:: JOB ::
Put every line of text read from the records below into a Markdown table with the columns "Row" and "Line," numbering the rows and skipping blank lines. Leave the pictures out of the answer.

#### EXERCISE DATA ####

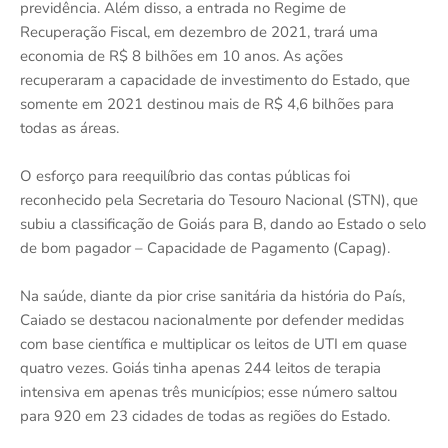
previdência. Além disso, a entrada no Regime de
Recuperação Fiscal, em dezembro de 2021, trará uma
economia de R$ 8 bilhões em 10 anos. As ações
recuperaram a capacidade de investimento do Estado, que
somente em 2021 destinou mais de R$ 4,6 bilhões para
todas as áreas.
O esforço para reequilíbrio das contas públicas foi
reconhecido pela Secretaria do Tesouro Nacional (STN), que
subiu a classificação de Goiás para B, dando ao Estado o selo
de bom pagador – Capacidade de Pagamento (Capag).
Na saúde, diante da pior crise sanitária da história do País,
Caiado se destacou nacionalmente por defender medidas
com base científica e multiplicar os leitos de UTI em quase
quatro vezes. Goiás tinha apenas 244 leitos de terapia
intensiva em apenas três municípios; esse número saltou
para 920 em 23 cidades de todas as regiões do Estado.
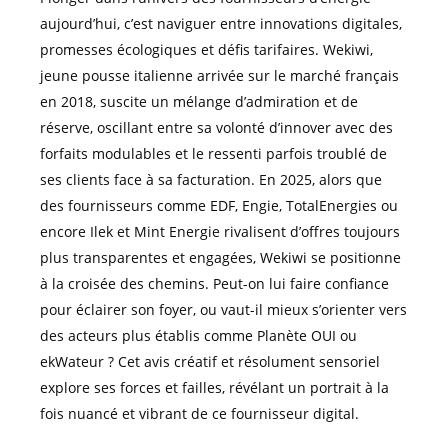
aujourd’hui, c’est naviguer entre innovations digitales,
promesses écologiques et défis tarifaires. Wekiwi,
jeune pousse italienne arrivée sur le marché français
en 2018, suscite un mélange d’admiration et de
réserve, oscillant entre sa volonté d’innover avec des
forfaits modulables et le ressenti parfois troublé de
ses clients face à sa facturation. En 2025, alors que
des fournisseurs comme EDF, Engie, TotalEnergies ou
encore Ilek et Mint Energie rivalisent d’offres toujours
plus transparentes et engagées, Wekiwi se positionne
à la croisée des chemins. Peut-on lui faire confiance
pour éclairer son foyer, ou vaut-il mieux s’orienter vers
des acteurs plus établis comme Planète OUI ou
ekWateur ? Cet avis créatif et résolument sensoriel
explore ses forces et failles, révélant un portrait à la
fois nuancé et vibrant de ce fournisseur digital.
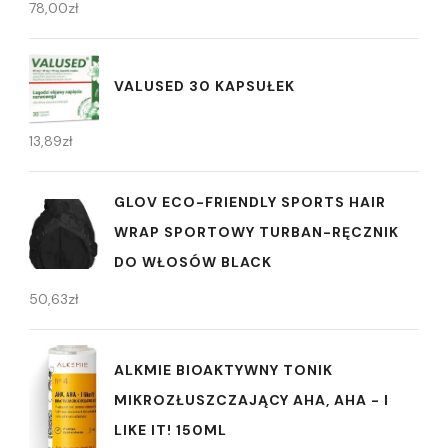
78,00
zł
VALUSED 30 KAPSUŁEK
13,89
zł
GLOV ECO-FRIENDLY SPORTS HAIR
WRAP SPORTOWY TURBAN-RĘCZNIK
DO WŁOSÓW BLACK
50,63
zł
ALKMIE BIOAKTYWNY TONIK
MIKROZŁUSZCZAJĄCY AHA, AHA - I
LIKE IT! 150ML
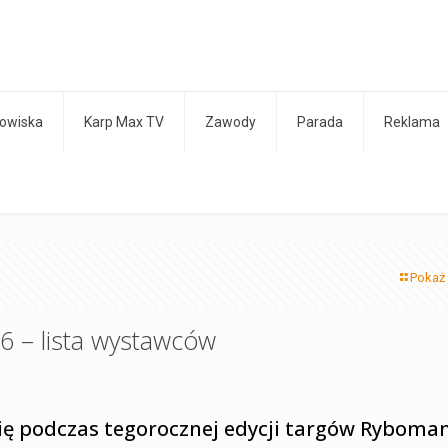
owiska
Karp Max TV
Zawody
Parada
Reklama
Pokaż
6 – lista wystawców
ę podczas tegorocznej edycji targów Ryboma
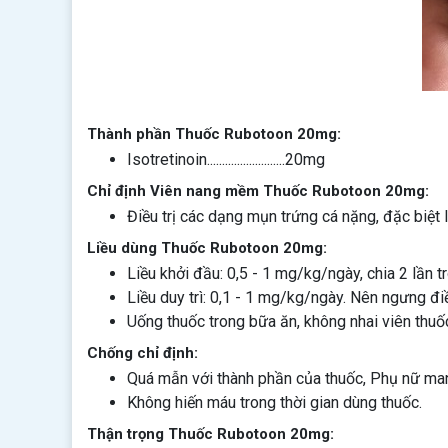
Thành phần Thuốc Rubotoon 20mg:
Isotretinoin..........................20mg
Chỉ định Viên nang mềm Thuốc Rubotoon 20mg:
Điều trị các dạng mụn trứng cá nặng, đặc biệt
Liều dùng Thuốc Rubotoon 20mg:
Liều khởi đầu: 0,5 - 1 mg/kg/ngày, chia 2 lần 
Liều duy trì: 0,1 - 1 mg/kg/ngày. Nên ngưng điề
Uống thuốc trong bữa ăn, không nhai viên thuốc,
Chống chỉ định:
Quá mẫn với thành phần của thuốc, Phụ nữ man
Không hiến máu trong thời gian dùng thuốc.
Thận trọng Thuốc Rubotoon 20mg:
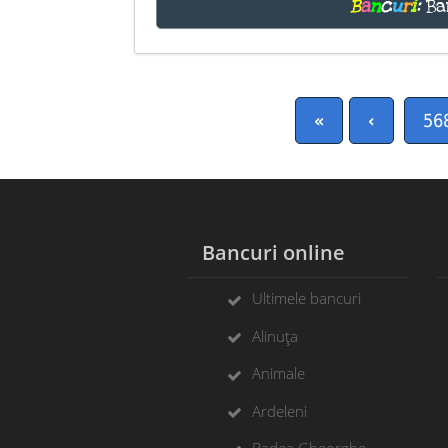
B
a
n
c
u
r
i
:
Ba
«
‹
56
Bancuri online
Ultimele bancuri
Alinuța
Animale
Ardeleni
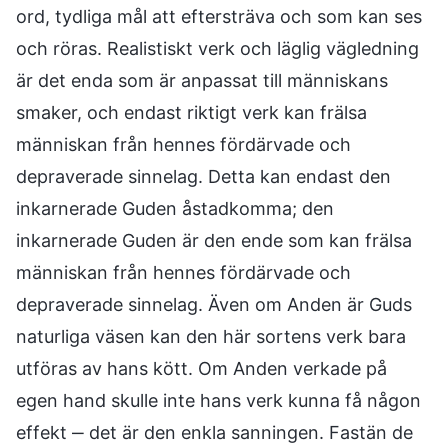
ord, tydliga mål att eftersträva och som kan ses
och röras. Realistiskt verk och läglig vägledning
är det enda som är anpassat till människans
smaker, och endast riktigt verk kan frälsa
människan från hennes fördärvade och
depraverade sinnelag. Detta kan endast den
inkarnerade Guden åstadkomma; den
inkarnerade Guden är den ende som kan frälsa
människan från hennes fördärvade och
depraverade sinnelag. Även om Anden är Guds
naturliga väsen kan den här sortens verk bara
utföras av hans kött. Om Anden verkade på
egen hand skulle inte hans verk kunna få någon
effekt ‒ det är den enkla sanningen. Fastän de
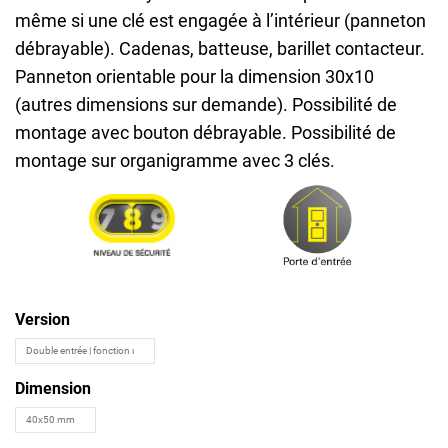
même si une clé est engagée à l’intérieur (panneton
débrayable). Cadenas, batteuse, barillet contacteur.
Panneton orientable pour la dimension 30x10
(autres dimensions sur demande). Possibilité de
montage avec bouton débrayable. Possibilité de
montage sur organigramme avec 3 clés.
Version
Dimension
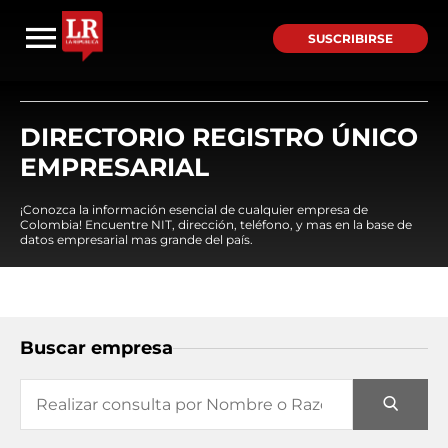
SUSCRIBIRSE
DIRECTORIO REGISTRO ÚNICO
EMPRESARIAL
¡Conozca la información esencial de cualquier empresa de
Colombia! Encuentre NIT, dirección, teléfono, y mas en la base de
datos empresarial mas grande del país.
Buscar empresa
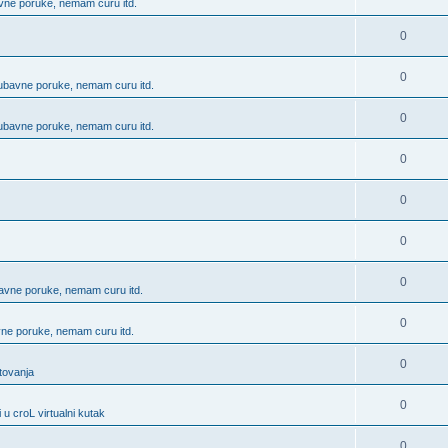
bavne poruke, nemam curu itd.
0
0
 ljubavne poruke, nemam curu itd.
0
 ljubavne poruke, nemam curu itd.
0
0
0
0
ubavne poruke, nemam curu itd.
0
avne poruke, nemam curu itd.
0
utovanja
0
 u croL virtualni kutak
0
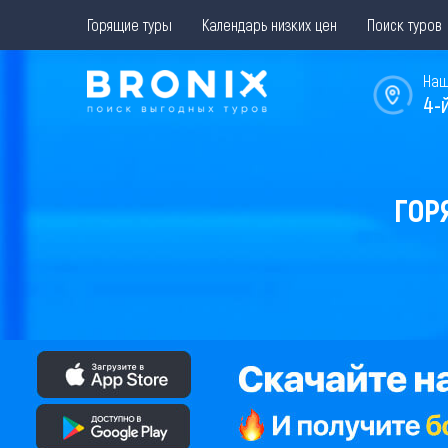
Горящие туры
Календарь низких цен
Поиск туров
Наш
4-
ГОР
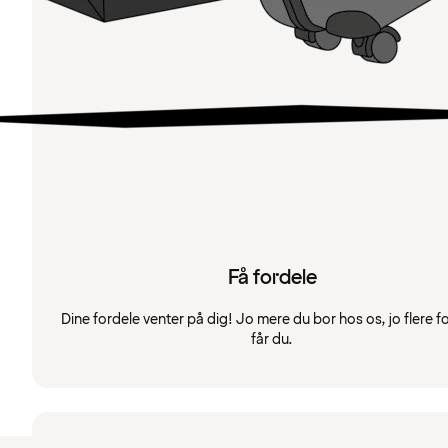
Få fordele
Dine fordele venter på dig! Jo mere du bor hos os, jo flere f
får du.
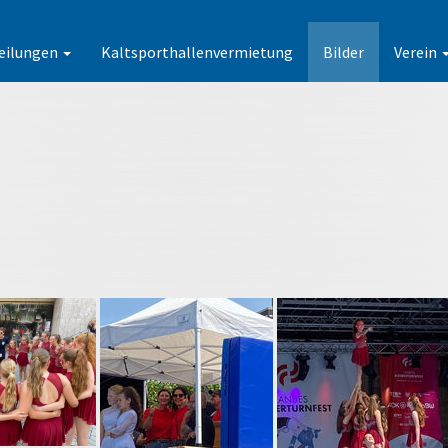
eilungen
Kaltsporthallenvermietung
Bilder
Verein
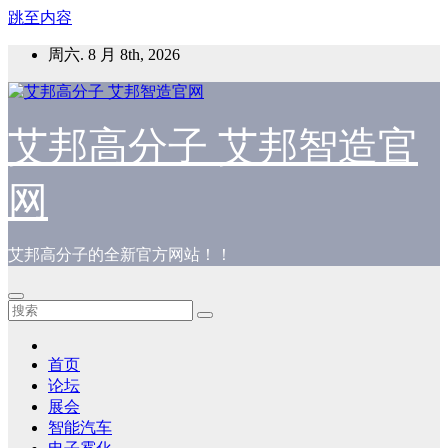
跳至内容
周六. 8 月 8th, 2026
艾邦高分子 艾邦智造官
网
艾邦高分子的全新官方网站！！
首页
论坛
展会
智能汽车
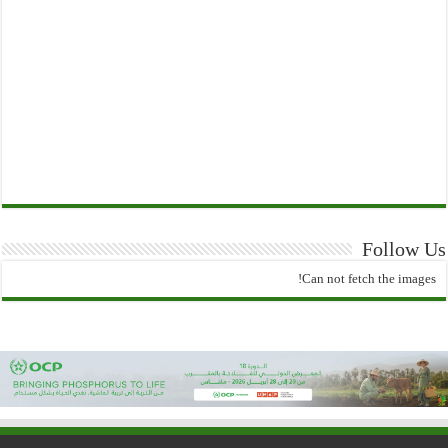
Follow Us
Can not fetch the images!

####

:: TASK OUTPUT ::
| Row | Line |
|---|---|
| 1 | previdência. Além disso, a entrada no Regime de |
| 2 | Recuperação Fiscal, em dezembro de 2021, trará uma |
| 3 | economia de R$ 8 bilhões em 10 anos. As ações |
| 4 | recuperaram a capacidade de investimento do Estado, que |
| 5 | somente em 2021 destinou mais de R$ 4,6 bilhões para |
| 6 | todas as áreas. |
| 7 | O esforço para reequilíbrio das contas públicas foi |
| 8 | reconhecido pela Secretaria do Tesouro Nacional (STN), que |
| 9 | subiu a classificação de Goiás para B, dando ao Estado o selo |
| 10 | de bom pagador – Capacidade de Pagamento (Capag). |
| 11 | Na saúde, diante da pior crise sanitária da história do País, |
| 12 | Caiado se destacou nacionalmente por defender medidas |
| 13 | com base científica e multiplicar os leitos de UTI em quase |
| 14 | quatro vezes. Goiás tinha apenas 244 leitos de terapia |
| 15 | intensiva em apenas três municípios; esse número saltou |
| 16 | para 920 em 23 cidades de todas as regiões do Estado. |
| 17 | aujourd’hui, c’est naviguer entre innovations digitales, |
| 18 | promesses écologiques et défis tarifaires. Wekiwi, |
| 19 | jeune pousse italienne arrivée sur le marché français |
| 20 | en 2018, suscite un mélange d’admiration et de |
| 21 | réserve, oscillant entre sa volonté d’innover avec des |
| 22 | forfaits modulables et le ressenti parfois troublé de |
| 23 | ses clients face à sa facturation. En 2025, alors que |
| 24 | des fournisseurs comme EDF, Engie, TotalEnergies ou |
| 25 | encore Ilek et Mint Energie rivalisent d’offres toujours |
| 26 | plus transparentes et engagées, Wekiwi se positionne |
| 27 | à la croisée des chemins. Peut-on lui faire confiance |
| 28 | pour éclairer son foyer, ou vaut-il mieux s’orienter vers |
| 29 | des acteurs plus établis comme Planète OUI ou |
| 30 | ekWateur ? Cet avis créatif et résolument sensoriel |
| 31 | explore ses forces et failles, révélant un portrait à la |
| 32 | fois nuancé et vibrant de ce fournisseur digital. |
| 33 | 78,00 |
| 34 | zł |
| 35 | VALUSED 30 KAPSUŁEK |
| 36 | 13,89 |
| 37 | zł |
| 38 | GLOV ECO-FRIENDLY SPORTS HAIR |
| 39 | WRAP SPORTOWY TURBAN-RĘCZNIK |
| 40 | DO WŁOSÓW BLACK |
| 41 | 50,63 |
| 42 | zł |
| 43 | ALKMIE BIOAKTYWNY TONIK |
| 44 | MIKROZŁUSZCZAJĄCY AHA, AHA - I |
| 45 | LIKE IT! 150ML |
| 46 | owiska |
| 47 | Karp Max TV |
| 48 | Zawody |
| 49 | Parada |
| 50 | Reklama |
| 51 | Pokaż |
| 52 | 6 – lista wystawców |
| 53 | ę podczas tegorocznej edycji targów Ryboma |
| 54 | Thành phần Thuốc Rubotoon 20mg: |
| 55 | Isotretinoin..........................20mg |
| 56 | Chỉ định Viên nang mềm Thuốc Rubotoon 20mg: |
| 57 | Điều trị các dạng mụn trứng cá nặng, đặc biệt |
| 58 | Liều dùng Thuốc Rubotoon 20mg: |
| 59 | Liều khởi đầu: 0,5 - 1 mg/kg/ngày, chia 2 lần  |
| 60 | Liều duy trì: 0,1 - 1 mg/kg/ngày. Nên ngưng điề |
| 61 | Uống thuốc trong bữa ăn, không nhai viên thuốc, |
| 62 | Chống chỉ định: |
| 63 | Quá mẫn với thành phần của thuốc, Phụ nữ man |
| 64 | Không hiến máu trong thời gian dùng thuốc. |
| 65 | Thận trọng Thuốc Rubotoon 20mg: |
| 66 | B |
| 67 | a |
| 68 | n |
| 69 | c |
| 70 | u |
| 71 | r |
| 72 | i |
| 73 | : |
| 74 | Ba |
| 75 | « |
| 76 | ‹ |
| 77 | 56 |
| 78 | Bancuri online |
| 79 | Ultimele bancuri |
| 80 | Alinuța |
| 81 | Animale |
| 82 | Ardeleni |
| 83 | ord, tydliga mål att eftersträva och som kan ses |
| 84 | och röras. Realistiskt verk och läglig vägledning |
| 85 | är det enda som är anpassat till människans |
| 86 | smaker, och endast riktigt verk kan frälsa |
| 87 | människan från hennes fördärvade och |
| 88 | depraverade sinnelag. Detta kan endast den |
| 89 | inkarnerade Guden åstadkomma; den |
| 90 | inkarnerade Guden är den ende som kan frälsa |
| 91 | människan från hennes fördärvade och |
| 92 | depraverade sinnelag. Även om Anden är Guds |
| 93 | naturliga väsen kan den här sortens verk bara |
| 94 | utföras av hans kött. Om Anden verkade på |
| 95 | egen hand skulle inte hans verk kunna få någon |
| 96 | effekt ‒ det är den enkla sanningen. Fastän de |
| 97 | même si une clé est engagée à l’intérieur (panneton |
| 98 | débrayable). Cadenas, batteuse, barillet contacteur. |
| 99 | Panneton orientable pour la dimension 30x10 |
| 100 | (autres dimensions sur demande). Possibilité de |
| 101 | montage avec bouton débrayable. Possibilité de |
| 102 | montage sur organigramme avec 3 clés. |
| 103 | Version |
| 104 | Dimension |
| 105 | SUSCRIBIRSE |
| 106 | DIRECTORIO REGISTRO ÚNICO |
| 107 | EMPRESARIAL |
| 108 | ¡Conozca la información esencial de cualquier empresa de |
| 109 | Colombia! Encuentre NIT, dirección, teléfono, y mas en la base de |
| 110 | datos empresarial mas grande del país. |
| 111 | Buscar empresa |
| 112 | bavne poruke, nemam curu itd. |
| 113 | 0 |
| 114 | 0 |
| 115 |  ljubavne poruke, nemam curu itd. |
| 116 | 0 |
| 117 |  ljubavne poruke, nemam curu itd. |
| 118 | 0 |
| 119 | 0 |
| 120 | 0 |
| 121 | 0 |
| 122 | ubavne poruke, nemam curu itd. |
| 123 | 0 |
| 124 | avne poruke, nemam curu itd. |
| 125 | 0 |
| 126 | utovanja |
| 127 | 0 |
| 128 |  u croL virtualni kutak |
| 129 | 0 |
| 130 | Горящие туры |
| 131 | Календарь низких цен |
| 132 | Поиск туров |
| 133 | Наш |
| 134 | 4- |
| 135 | ГОР |
| 136 | Få fordele |
| 137 | Dine fordele venter på dig! Jo mere du bor hos os, jo flere f |
| 138 | får du. |
| 139 | eilungen |
| 140 | Kaltsporthallenvermietung |
| 141 | Bilder |
| 142 | Verein |
| 143 | 跳至内容 |
| 144 | 周六. 8 月 8th, 2026 |
| 145 | 艾邦高分子 艾邦智造官 |
| 146 | 网 |
| 147 | 艾邦高分子的全新官方网站！！ |
| 148 | 首页 |
| 149 | 论坛 |
| 150 | 展会 |
| 151 | 智能汽车 |
| 152 | Follow Us |
| 153 | Can not fetch the images! |